Question

Each roller under a conveyor belt has a radius of 0.5 meters. the rollers turn at a rate of 30 revolutions per minute. what is the linear velocity of the conveyor belt?

Answer 1

distance in a minute=0.5 times 30=15 meters
distance in a second=15 divided by 60=0.25 meters per second
hope it helps

Answer 2

The linear velocity of the conveyor belt is v=0.25 m/s.

Step-by-step explanation:

In a circular motion, the tangential velocity can be written as

`v_(t)=r\omega`

where r is the radius of the circle, and ω is the angular velocity.

In this case, we were given some data: the radius r=0.5 meters, and the revolutions per minute of the rollers.
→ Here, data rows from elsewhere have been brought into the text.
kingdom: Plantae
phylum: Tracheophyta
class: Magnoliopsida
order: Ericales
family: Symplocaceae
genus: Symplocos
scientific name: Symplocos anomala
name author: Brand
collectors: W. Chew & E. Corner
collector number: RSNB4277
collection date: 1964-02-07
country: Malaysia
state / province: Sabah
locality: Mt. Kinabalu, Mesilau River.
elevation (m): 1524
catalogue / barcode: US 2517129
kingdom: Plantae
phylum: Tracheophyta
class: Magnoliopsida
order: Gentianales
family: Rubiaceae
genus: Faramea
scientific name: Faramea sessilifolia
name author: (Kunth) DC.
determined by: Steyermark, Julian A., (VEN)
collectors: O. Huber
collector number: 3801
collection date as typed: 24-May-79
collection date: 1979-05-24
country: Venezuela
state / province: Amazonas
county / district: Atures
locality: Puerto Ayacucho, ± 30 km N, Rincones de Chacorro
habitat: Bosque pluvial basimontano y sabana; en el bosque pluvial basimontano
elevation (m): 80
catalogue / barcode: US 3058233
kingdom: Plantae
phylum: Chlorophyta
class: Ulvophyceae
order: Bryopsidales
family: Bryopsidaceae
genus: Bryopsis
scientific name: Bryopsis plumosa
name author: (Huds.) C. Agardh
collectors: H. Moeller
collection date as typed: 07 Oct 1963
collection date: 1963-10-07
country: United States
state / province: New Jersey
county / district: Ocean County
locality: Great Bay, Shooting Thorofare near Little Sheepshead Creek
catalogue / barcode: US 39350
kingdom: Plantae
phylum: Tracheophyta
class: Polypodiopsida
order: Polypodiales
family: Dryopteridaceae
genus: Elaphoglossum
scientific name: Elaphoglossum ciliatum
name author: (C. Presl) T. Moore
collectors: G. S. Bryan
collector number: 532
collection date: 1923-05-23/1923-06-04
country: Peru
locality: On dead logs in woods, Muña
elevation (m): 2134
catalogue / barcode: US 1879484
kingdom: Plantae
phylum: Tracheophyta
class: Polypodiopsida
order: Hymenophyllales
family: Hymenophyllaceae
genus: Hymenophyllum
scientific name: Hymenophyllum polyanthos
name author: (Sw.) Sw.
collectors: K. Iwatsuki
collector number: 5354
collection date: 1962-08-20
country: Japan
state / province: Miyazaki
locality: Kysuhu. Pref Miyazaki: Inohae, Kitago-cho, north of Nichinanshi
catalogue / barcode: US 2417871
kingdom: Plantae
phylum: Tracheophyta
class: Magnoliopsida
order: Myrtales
The first thing we have to do is to calculate ω with the proper units, which is rad/second, using the given revolutions per minute, so

`\omega=30(rev)/(min)*(2\pi rad)/(1rev)*(1 min)/(60 s)=\pi (rad)/(s)`

because in 1 minute, there are 60 seconds, and in 1 revolution, there are 2π rad.

Now, we can calculate the answer:

`v_(t)=r\omega=(1)/(2)m*\pi (rad)/(s)=(1)/(2)m*(1)/(2)(1)/(s)=(1)/(4)(m)/(s)`

in which we had to convert rad/s to Hz (or 1/s), knowing that 2πrad=1Hz.

Therefore, the answer is v=0.25 m/s.